Summary:
1. Mistral, a French AI company, released an update to its 24B parameter open source model Mistral Small, focusing on improving instruction following and output stability.
2. The new version, Mistral Small 3.2, offers enhancements in behavior and reliability without major architectural changes, making it more efficient for developers.
3. Mistral Small 3.2 is available under the Apache 2.0 license, supported by frameworks like vLLM and Transformers, and provides a cleaner user experience for enterprises building on the Mistral ecosystem.
Article:
Mistral, a prominent AI company based in France, has been on a roll this summer with a series of new releases. Following the recent launch of its AI-optimized cloud service, Mistral Compute, the company has introduced an update to its 24B parameter open source model Mistral Small. The latest version, Mistral Small 3.2-24B Instruct-2506, aims to enhance specific behaviors such as instruction following, output stability, and function calling robustness. While the overall architecture remains unchanged, targeted refinements have been made to improve both internal evaluations and public benchmarks.
Mistral AI claims that Mistral Small 3.2 is better at adhering to precise instructions and reduces the likelihood of infinite or repetitive generations, which were occasional issues in previous versions when handling long or ambiguous prompts. The function calling template has also been upgraded to support more reliable tool-use scenarios, especially in frameworks like vLLM. Additionally, the new version can run on a single Nvidia A100/H100 80GB GPU, making it more accessible for businesses with limited compute resources or budgets.
The previous iteration, Mistral Small 3.1, was released in March 2025 as a flagship open release in the 24B parameter range. It offered full multimodal capabilities, multilingual understanding, and long-context processing of up to 128K tokens, positioning itself against proprietary competitors like GPT-4o Mini and Claude 3.5 Haiku. Small 3.1 emphasized efficient deployment, running inference at 150 tokens per second and supporting on-device use with 32 GB RAM.
In contrast, Mistral Small 3.2 focuses on fine-tuning behavior and reliability without introducing new capabilities or architectural changes. The update addresses edge cases in output generation, improves instruction compliance, and refines system prompt interactions. Instruction-following benchmarks demonstrate a measurable improvement, with Mistral’s internal accuracy rising from 82.75% in Small 3.1 to 84.78% in Small 3.2.
Performance on external datasets like Wildbench v2 and Arena Hard v2 has also seen significant improvements, with Mistral Small 3.2 outperforming its predecessor across various tasks. While some benchmarks show gains, others present a more nuanced picture, with minor fluctuations in vision benchmarks. Despite minor regressions in certain areas like the Massive Multitask Language Understanding benchmark, Mistral Small 3.2 remains a refinement focused on enhancing reliability and task handling.
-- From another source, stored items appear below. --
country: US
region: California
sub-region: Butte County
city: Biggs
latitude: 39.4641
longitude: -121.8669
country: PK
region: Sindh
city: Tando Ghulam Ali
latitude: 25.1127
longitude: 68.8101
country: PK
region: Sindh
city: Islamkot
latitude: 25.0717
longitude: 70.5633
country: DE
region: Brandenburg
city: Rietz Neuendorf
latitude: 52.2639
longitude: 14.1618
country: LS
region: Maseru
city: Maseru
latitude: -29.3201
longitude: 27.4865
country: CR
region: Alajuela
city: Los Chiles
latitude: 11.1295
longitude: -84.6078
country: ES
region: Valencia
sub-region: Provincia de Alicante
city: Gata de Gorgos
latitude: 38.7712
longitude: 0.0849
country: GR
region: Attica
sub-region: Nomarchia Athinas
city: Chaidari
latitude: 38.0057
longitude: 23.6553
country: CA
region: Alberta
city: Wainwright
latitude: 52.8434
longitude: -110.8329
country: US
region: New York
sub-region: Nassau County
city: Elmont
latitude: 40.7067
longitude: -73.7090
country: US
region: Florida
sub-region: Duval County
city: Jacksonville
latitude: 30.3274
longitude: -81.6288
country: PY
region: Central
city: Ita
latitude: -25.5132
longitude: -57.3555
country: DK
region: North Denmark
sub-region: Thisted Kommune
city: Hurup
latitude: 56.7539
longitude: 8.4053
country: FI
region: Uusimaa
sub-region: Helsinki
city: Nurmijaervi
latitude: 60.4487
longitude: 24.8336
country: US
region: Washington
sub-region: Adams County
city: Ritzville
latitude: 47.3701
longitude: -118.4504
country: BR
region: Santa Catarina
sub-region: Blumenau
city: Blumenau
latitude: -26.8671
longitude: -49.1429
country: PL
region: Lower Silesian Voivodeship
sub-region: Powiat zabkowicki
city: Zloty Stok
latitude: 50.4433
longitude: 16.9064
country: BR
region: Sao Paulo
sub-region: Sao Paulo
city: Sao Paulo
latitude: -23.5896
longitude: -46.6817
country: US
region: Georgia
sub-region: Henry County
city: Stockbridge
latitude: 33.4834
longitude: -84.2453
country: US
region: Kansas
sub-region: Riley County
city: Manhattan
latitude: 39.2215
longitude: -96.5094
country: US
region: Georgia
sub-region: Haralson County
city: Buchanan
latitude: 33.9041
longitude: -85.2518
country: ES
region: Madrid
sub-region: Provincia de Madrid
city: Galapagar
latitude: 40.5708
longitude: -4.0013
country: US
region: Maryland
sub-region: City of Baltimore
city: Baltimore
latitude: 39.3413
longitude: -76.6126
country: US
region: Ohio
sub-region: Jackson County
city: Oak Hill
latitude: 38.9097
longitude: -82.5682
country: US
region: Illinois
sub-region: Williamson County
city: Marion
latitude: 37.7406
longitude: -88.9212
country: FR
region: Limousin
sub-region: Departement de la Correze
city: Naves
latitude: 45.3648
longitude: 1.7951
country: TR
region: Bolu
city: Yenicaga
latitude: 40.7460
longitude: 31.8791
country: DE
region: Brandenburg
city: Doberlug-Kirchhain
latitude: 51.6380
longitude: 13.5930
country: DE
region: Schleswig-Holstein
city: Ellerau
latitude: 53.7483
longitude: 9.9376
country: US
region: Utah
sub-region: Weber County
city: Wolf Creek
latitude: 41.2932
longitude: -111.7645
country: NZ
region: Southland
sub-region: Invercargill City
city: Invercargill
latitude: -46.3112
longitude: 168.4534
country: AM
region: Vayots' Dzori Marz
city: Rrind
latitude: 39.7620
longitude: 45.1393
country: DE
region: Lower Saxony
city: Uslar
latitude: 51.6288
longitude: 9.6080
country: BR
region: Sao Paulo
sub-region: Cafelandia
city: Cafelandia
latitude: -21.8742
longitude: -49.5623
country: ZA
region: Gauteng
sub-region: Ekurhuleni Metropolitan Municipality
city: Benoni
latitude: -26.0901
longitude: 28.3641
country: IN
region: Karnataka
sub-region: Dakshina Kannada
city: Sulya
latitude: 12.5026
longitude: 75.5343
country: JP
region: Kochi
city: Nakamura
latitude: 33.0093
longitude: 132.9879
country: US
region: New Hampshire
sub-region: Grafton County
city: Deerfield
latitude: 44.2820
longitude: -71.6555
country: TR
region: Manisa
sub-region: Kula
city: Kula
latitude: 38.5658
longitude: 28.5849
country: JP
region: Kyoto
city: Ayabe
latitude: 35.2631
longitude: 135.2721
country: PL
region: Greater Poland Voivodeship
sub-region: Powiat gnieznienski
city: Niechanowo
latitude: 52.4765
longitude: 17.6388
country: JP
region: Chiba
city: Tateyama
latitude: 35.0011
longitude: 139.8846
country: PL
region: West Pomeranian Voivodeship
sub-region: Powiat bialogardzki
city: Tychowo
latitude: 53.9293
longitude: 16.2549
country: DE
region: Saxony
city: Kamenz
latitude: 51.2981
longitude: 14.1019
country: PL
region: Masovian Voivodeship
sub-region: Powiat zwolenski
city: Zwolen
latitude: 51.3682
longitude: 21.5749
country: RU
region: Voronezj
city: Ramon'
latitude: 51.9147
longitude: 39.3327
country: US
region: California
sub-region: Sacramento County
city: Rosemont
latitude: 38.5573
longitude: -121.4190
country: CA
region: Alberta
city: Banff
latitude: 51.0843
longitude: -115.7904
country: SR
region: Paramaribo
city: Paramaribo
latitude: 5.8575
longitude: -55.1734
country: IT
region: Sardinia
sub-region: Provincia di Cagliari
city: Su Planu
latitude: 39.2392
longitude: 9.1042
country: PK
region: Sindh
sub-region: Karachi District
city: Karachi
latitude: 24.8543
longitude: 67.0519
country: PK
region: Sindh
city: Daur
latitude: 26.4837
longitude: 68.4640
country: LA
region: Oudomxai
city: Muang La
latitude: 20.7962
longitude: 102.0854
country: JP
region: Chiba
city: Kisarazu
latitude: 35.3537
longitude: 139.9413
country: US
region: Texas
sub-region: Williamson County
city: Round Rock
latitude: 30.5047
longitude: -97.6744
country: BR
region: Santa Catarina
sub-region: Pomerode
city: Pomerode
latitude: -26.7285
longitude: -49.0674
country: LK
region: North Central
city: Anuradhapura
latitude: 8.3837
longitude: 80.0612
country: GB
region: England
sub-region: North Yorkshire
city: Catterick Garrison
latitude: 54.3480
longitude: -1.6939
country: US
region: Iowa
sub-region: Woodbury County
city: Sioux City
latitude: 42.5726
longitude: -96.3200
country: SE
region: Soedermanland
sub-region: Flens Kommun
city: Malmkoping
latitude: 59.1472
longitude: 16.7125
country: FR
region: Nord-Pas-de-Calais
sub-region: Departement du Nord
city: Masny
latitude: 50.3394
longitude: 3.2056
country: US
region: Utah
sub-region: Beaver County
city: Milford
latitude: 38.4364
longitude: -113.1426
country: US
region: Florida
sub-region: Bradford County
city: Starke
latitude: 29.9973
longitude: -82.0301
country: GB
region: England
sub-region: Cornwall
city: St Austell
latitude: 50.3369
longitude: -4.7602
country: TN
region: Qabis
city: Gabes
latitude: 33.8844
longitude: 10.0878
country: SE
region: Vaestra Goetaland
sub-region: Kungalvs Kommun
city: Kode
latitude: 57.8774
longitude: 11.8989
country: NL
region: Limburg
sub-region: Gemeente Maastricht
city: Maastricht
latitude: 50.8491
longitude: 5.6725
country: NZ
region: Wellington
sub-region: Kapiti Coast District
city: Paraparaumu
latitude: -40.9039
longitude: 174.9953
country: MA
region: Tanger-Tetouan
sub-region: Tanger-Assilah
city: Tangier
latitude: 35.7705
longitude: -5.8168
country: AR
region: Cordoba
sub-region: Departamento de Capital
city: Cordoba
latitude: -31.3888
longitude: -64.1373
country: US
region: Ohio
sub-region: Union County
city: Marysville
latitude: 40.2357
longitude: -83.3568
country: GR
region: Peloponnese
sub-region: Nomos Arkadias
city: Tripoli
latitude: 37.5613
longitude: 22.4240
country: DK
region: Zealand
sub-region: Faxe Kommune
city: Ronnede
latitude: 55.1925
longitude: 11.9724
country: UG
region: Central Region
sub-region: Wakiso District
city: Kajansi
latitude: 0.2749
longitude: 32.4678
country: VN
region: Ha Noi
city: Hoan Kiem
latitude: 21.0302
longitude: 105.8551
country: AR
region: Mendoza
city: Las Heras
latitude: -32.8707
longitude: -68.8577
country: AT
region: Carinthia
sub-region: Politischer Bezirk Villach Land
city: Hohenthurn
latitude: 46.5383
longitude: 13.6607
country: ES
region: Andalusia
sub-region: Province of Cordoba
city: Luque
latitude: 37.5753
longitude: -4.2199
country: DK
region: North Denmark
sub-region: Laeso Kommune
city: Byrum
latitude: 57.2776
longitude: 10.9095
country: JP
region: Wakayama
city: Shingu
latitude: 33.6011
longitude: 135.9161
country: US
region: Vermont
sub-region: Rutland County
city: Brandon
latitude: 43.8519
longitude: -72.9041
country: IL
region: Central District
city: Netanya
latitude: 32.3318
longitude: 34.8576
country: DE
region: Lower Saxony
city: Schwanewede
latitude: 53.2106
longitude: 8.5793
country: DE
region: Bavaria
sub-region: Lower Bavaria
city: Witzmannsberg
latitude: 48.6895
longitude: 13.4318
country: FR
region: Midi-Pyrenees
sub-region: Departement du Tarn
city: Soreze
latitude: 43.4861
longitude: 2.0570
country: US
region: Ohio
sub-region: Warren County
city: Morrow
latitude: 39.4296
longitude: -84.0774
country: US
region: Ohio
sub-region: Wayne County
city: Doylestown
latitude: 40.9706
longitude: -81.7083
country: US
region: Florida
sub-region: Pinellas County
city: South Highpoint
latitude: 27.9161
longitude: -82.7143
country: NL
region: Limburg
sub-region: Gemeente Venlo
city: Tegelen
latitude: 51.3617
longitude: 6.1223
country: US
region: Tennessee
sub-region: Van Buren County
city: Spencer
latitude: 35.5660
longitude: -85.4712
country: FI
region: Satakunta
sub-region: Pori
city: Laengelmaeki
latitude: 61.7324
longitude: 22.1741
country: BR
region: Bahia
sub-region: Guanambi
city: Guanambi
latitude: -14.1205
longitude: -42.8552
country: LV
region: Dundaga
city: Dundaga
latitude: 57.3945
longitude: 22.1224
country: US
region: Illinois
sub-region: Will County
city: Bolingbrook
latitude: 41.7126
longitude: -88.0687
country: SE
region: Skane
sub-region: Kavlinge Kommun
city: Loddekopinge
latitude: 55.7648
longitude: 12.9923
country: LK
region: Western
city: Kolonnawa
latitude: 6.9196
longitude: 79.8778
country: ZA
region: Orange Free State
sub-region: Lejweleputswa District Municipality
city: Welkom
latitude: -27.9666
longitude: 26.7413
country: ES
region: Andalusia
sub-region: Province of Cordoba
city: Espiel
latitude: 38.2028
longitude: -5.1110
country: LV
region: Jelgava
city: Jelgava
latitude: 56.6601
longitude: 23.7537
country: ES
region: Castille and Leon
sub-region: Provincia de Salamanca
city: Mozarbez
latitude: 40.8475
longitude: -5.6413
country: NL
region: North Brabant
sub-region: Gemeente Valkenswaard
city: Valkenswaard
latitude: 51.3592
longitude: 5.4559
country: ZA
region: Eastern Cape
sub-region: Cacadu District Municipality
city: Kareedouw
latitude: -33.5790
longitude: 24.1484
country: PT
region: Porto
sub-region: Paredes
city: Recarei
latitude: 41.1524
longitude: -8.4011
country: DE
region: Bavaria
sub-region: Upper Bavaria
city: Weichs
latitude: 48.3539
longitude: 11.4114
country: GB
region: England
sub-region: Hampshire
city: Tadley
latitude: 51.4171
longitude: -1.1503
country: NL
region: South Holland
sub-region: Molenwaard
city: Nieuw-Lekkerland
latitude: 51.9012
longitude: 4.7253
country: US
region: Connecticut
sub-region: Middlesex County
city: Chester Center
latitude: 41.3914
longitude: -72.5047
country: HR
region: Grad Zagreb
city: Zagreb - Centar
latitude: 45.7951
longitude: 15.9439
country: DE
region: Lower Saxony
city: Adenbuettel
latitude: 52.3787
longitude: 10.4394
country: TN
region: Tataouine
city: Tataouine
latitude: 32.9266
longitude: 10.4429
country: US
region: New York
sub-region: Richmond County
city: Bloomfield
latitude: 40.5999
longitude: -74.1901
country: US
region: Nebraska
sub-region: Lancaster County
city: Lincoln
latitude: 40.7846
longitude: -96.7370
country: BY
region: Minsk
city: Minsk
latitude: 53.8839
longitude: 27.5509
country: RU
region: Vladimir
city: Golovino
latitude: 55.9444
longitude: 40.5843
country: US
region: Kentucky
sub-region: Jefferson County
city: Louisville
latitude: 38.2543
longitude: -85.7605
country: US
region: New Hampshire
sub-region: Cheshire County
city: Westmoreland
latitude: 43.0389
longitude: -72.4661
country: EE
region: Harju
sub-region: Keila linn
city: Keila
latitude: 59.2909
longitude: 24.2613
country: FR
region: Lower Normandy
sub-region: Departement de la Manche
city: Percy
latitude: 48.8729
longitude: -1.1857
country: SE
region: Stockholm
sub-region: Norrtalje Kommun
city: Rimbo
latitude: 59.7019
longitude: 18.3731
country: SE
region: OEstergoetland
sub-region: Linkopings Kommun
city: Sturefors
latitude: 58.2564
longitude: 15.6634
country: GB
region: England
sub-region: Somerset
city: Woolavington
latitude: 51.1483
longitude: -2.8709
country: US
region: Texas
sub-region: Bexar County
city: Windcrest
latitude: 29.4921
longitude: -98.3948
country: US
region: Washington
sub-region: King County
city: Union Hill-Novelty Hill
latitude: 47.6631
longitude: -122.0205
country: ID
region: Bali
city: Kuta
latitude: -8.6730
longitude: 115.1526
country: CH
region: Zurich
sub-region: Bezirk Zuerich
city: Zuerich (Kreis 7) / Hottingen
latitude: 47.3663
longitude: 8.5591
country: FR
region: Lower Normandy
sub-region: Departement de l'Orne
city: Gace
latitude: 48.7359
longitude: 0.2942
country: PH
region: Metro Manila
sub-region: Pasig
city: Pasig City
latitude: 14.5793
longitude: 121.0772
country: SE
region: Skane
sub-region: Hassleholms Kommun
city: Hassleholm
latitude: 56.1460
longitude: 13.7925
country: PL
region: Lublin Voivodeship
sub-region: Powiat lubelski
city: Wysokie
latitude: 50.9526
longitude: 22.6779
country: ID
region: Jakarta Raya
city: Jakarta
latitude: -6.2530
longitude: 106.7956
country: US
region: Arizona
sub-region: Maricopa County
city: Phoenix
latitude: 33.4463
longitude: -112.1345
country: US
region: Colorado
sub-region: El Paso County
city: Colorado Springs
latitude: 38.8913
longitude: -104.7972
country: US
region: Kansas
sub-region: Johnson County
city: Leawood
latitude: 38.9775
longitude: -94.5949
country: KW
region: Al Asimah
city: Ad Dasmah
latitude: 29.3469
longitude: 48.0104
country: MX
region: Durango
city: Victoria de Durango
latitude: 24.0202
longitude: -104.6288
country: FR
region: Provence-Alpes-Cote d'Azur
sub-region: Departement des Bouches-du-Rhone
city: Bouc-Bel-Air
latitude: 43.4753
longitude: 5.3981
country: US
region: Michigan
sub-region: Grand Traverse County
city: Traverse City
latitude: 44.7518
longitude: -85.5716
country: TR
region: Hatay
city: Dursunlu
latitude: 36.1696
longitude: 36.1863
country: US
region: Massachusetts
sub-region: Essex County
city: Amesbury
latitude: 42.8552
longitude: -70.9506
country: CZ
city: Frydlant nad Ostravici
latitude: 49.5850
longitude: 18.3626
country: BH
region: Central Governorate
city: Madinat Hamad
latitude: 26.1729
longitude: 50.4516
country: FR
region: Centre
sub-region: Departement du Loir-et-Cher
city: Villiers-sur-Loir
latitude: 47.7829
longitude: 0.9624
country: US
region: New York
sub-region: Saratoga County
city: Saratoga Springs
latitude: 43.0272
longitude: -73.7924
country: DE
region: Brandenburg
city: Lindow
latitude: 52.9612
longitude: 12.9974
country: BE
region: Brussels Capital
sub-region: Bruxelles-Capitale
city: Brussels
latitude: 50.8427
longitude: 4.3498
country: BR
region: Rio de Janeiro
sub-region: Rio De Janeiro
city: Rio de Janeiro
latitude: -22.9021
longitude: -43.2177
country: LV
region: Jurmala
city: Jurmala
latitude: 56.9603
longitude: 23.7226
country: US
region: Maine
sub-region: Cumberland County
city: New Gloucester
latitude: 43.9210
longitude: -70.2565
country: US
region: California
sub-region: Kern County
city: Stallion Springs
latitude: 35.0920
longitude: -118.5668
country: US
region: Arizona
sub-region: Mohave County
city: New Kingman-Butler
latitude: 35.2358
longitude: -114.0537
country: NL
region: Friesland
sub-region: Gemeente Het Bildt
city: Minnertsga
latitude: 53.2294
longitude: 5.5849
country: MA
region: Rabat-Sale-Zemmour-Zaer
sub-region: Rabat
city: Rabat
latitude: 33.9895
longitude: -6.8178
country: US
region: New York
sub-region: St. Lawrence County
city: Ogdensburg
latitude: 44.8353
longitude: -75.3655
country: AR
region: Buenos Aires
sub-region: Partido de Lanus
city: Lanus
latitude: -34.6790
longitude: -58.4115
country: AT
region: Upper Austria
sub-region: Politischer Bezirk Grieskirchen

Both Mistral Small 3.1 and 3.2 are available under the Apache 2.0 license and can be accessed via popular AI code sharing repository Hugging Face. The new version, Mistral Small 3.2, is supported by frameworks like vLLM and Transformers, requiring approximately 55 GB of GPU RAM to run in bf16 or fp16 precision. Developers can find system prompts and inference examples in the model repository for building or serving applications.
In conclusion, Mistral Small 3.2 may not revolutionize the open-weight model space, but it underscores Mistral AI’s commitment to iterative model refinement. With improvements in reliability and task handling, particularly around instruction precision and tool usage, Small 3.2 offers a smoother user experience for developers and enterprises within the Mistral ecosystem. Its compliance with EU regulations and French origin make it an attractive option for businesses in that region. While Mistral Small 3.1 remains a benchmark for performance in some areas, Mistral Small 3.2 serves as a stability-focused update with targeted enhancements for specific use cases.